#### Data for processing ####
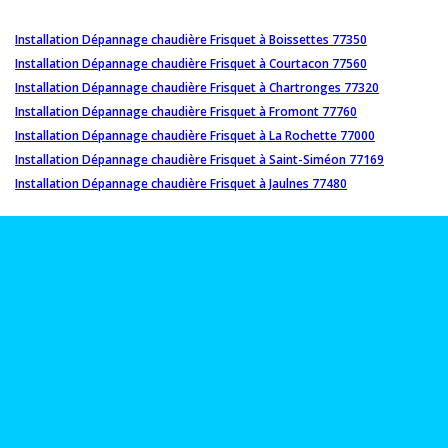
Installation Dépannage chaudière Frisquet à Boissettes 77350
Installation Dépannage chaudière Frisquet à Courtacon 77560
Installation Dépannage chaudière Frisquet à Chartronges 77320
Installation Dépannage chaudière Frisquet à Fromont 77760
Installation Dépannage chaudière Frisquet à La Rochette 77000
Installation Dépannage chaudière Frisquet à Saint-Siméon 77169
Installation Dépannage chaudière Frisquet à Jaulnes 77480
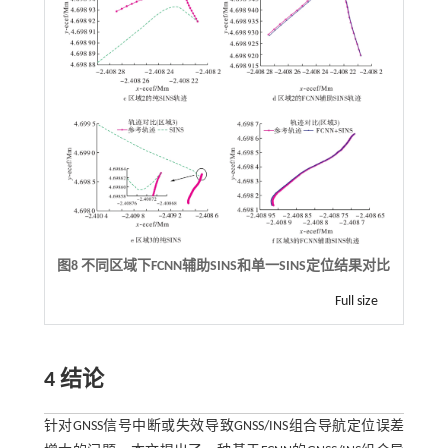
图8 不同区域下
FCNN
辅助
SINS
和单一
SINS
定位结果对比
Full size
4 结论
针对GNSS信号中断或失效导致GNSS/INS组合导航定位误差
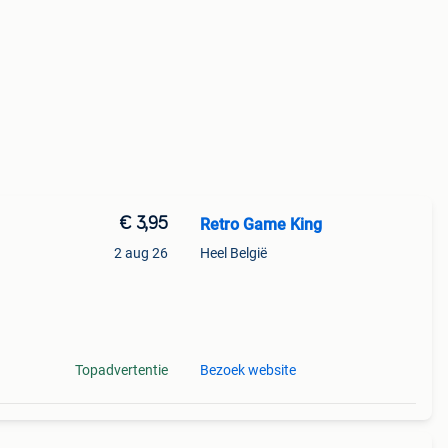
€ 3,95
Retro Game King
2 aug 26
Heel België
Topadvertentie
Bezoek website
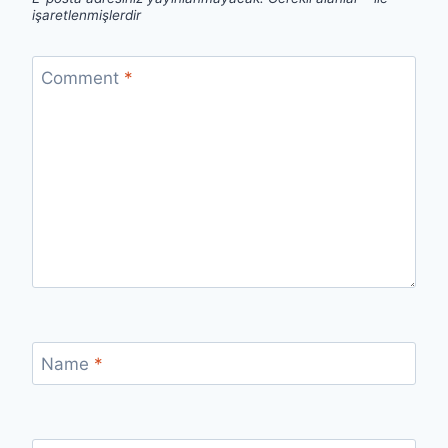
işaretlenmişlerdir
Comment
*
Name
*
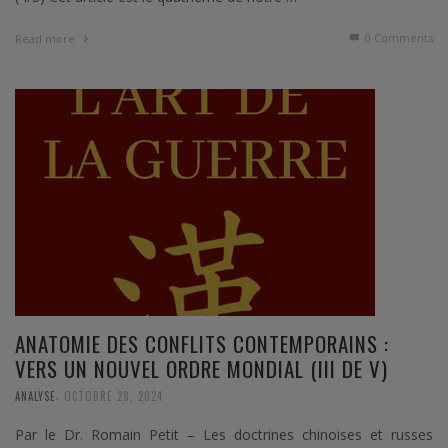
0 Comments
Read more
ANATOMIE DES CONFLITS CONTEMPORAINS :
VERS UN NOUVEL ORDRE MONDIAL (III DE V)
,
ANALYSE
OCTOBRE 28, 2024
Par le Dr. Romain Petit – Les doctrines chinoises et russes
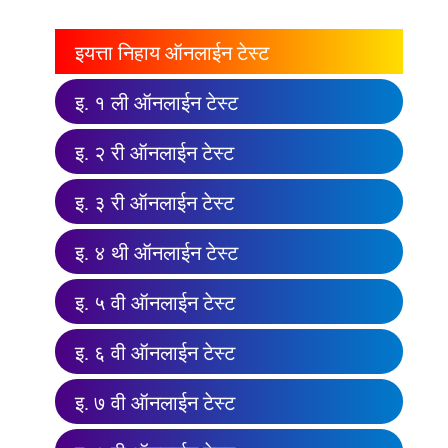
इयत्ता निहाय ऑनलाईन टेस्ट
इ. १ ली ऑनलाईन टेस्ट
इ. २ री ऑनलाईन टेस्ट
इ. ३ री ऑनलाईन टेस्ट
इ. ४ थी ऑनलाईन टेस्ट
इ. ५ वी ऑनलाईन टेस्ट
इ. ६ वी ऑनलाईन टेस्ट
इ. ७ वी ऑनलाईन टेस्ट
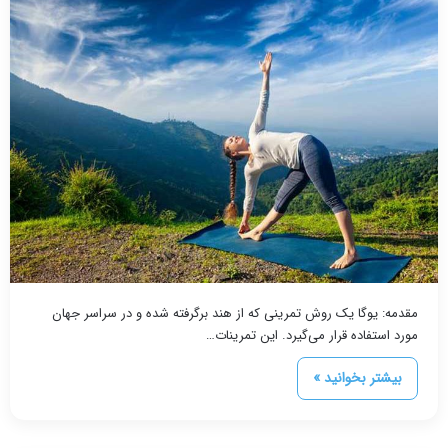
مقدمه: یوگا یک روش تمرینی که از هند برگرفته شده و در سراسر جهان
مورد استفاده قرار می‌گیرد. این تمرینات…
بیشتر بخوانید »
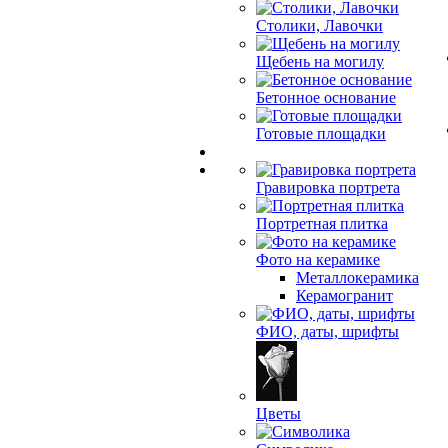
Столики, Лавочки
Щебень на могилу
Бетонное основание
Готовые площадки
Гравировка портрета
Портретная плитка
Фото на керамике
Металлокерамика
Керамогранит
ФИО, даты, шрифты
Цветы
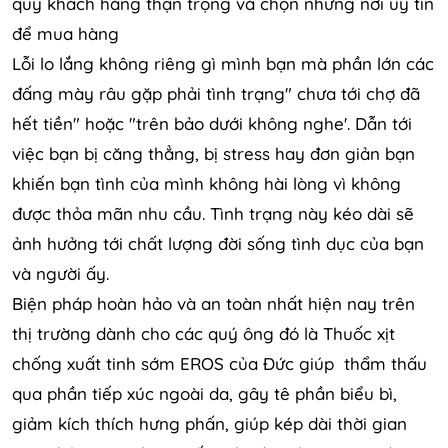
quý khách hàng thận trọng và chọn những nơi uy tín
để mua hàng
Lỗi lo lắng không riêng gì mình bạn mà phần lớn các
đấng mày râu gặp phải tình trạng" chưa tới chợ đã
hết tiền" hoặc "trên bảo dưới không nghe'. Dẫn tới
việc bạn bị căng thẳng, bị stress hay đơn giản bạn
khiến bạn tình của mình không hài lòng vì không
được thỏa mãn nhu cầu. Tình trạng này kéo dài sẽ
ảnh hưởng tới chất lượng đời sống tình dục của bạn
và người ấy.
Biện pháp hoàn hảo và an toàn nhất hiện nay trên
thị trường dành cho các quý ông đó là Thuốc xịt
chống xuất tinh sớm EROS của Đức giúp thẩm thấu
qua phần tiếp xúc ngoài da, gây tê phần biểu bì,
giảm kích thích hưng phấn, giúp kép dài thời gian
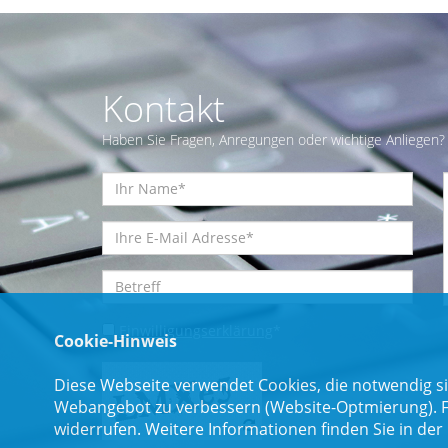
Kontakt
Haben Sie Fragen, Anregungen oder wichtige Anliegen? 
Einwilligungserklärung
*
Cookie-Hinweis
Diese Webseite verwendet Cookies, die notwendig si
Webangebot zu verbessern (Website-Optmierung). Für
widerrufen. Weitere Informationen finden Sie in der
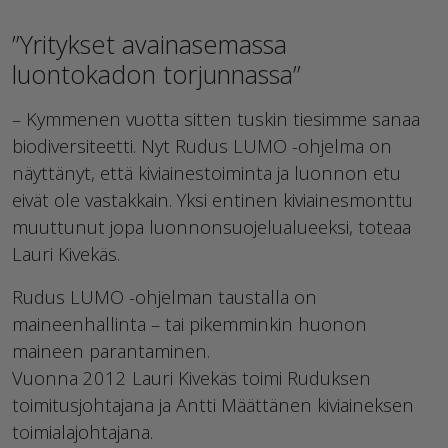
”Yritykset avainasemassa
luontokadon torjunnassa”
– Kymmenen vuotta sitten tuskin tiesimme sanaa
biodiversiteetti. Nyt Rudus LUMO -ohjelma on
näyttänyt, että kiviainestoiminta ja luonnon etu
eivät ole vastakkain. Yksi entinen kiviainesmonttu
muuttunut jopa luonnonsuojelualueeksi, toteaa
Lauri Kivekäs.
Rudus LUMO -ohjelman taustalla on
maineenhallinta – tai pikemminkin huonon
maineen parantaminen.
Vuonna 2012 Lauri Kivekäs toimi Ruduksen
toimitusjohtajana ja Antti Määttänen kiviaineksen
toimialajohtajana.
####
#### Data for processing ####
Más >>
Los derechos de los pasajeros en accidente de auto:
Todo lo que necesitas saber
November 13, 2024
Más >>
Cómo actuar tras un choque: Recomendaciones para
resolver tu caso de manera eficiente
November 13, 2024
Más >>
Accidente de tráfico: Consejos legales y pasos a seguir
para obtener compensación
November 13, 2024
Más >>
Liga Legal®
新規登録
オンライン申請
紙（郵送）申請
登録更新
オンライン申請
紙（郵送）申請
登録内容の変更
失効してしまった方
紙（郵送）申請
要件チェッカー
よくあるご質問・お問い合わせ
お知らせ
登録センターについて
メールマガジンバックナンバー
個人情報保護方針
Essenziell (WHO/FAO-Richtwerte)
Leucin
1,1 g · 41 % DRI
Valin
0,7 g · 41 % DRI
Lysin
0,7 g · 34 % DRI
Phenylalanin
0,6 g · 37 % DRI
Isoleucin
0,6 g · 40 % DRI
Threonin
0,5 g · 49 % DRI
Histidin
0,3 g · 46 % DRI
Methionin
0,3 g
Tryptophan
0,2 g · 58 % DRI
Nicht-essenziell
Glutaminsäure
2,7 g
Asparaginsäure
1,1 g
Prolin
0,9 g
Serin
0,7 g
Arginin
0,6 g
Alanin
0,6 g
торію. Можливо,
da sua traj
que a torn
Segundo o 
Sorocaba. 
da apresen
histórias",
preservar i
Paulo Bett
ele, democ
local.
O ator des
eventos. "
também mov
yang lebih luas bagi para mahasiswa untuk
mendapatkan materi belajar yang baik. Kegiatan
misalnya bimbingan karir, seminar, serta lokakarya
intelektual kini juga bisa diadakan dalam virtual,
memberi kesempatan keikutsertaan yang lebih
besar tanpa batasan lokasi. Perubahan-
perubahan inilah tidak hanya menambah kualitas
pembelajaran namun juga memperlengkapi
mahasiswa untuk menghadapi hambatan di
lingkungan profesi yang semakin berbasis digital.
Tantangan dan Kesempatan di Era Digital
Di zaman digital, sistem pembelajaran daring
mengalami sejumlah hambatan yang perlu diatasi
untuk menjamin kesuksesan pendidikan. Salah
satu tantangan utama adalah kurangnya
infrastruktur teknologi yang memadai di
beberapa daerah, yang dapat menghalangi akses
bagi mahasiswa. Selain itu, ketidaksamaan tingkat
####
**Exercise:**
Above are the records; return the lines in them from the one with "Installation Dépannage chaudière Frisquet à Boissettes" to the one with "Diese Webseite verwendet", inclusive, exactly and without images.

**Solution for this exercise:**
Installation Dépannage chaudière Frisquet à Boissettes 77350
Installation Dépannage chaudière Frisquet à Courtacon 77560
Installation Dépannage chaudière Frisquet à Chartronges 77320
Installation Dépannage chaudière Frisquet à Fromont 77760
Installation Dépannage chaudière Frisquet à La Rochette 77000
Installation Dépannage chaudière Frisquet à Saint-Siméon 77169
Installation Dépannage chaudière Frisquet à Jaulnes 77480
图8 不同区域下
FCNN
辅助
SINS
和单一
SINS
定位结果对比
Full size
4 结论
针对GNSS信号中断或失效导致GNSS/INS组合导航定位误差
€ 3,95
Retro Game King
2 aug 26
Heel België
Topadvertentie
Bezoek website
işaretlenmişlerdir
Comment
*
Name
*
0 Comments
Read more
ANATOMIE DES CONFLITS CONTEMPORAINS :
VERS UN NOUVEL ORDRE MONDIAL (III DE V)
,
ANALYSE
OCTOBRE 28, 2024
Par le Dr. Romain Petit – Les doctrines chinoises et russes
इयत्ता निहाय ऑनलाईन टेस्ट
इ. १ ली ऑनलाईन टेस्ट
इ. २ री ऑनलाईन टेस्ट
इ. ३ री ऑनलाईन टेस्ट
इ. ४ थी ऑनलाईन टेस्ट
इ. ५ वी ऑनलाईन टेस्ट
इ. ६ वी ऑनलाईन टेस्ट
इ. ७ वी ऑनलाईन टेस्ट
مقدمه: یوگا یک روش تمرینی که از هند برگرفته شده و در سراسر جهان
مورد استفاده قرار می‌گیرد. این تمرینات…
بیشتر بخوانید »
Столики, Лавочки
Щебень на могилу
Бетонное основание
Готовые площадки
Гравировка портрета
Портретная плитка
Фото на керамике
Металлокерамика
Керамогранит
ФИО, даты, шрифты
Цветы
quý khách hàng thận trọng và chọn những nơi uy tín
để mua hàng
Lỗi lo lắng không riêng gì mình bạn mà phần lớn các
đấng mày râu gặp phải tình trạng" chưa tới chợ đã
hết tiền" hoặc "trên bảo dưới không nghe'. Dẫn tới
việc bạn bị căng thẳng, bị stress hay đơn giản bạn
khiến bạn tình của mình không hài lòng vì không
được thỏa mãn nhu cầu. Tình trạng này kéo dài sẽ
ảnh hưởng tới chất lượng đời sống tình dục của bạn
và người ấy.
Biện pháp hoàn hảo và an toàn nhất hiện nay trên
thị trường dành cho các quý ông đó là Thuốc xịt
chống xuất tinh sớm EROS của Đức giúp thẩm thấu
qua phần tiếp xúc ngoài da, gây tê phần biểu bì,
giảm kích thích hưng phấn, giúp kép dài thời gian
Kontakt
Haben Sie Fragen, Anregungen oder wichtige Anliegen? 
Einwilligungserklärung
*
Cookie-Hinweis
Diese Webseite verwendet Cookies, die notwendig si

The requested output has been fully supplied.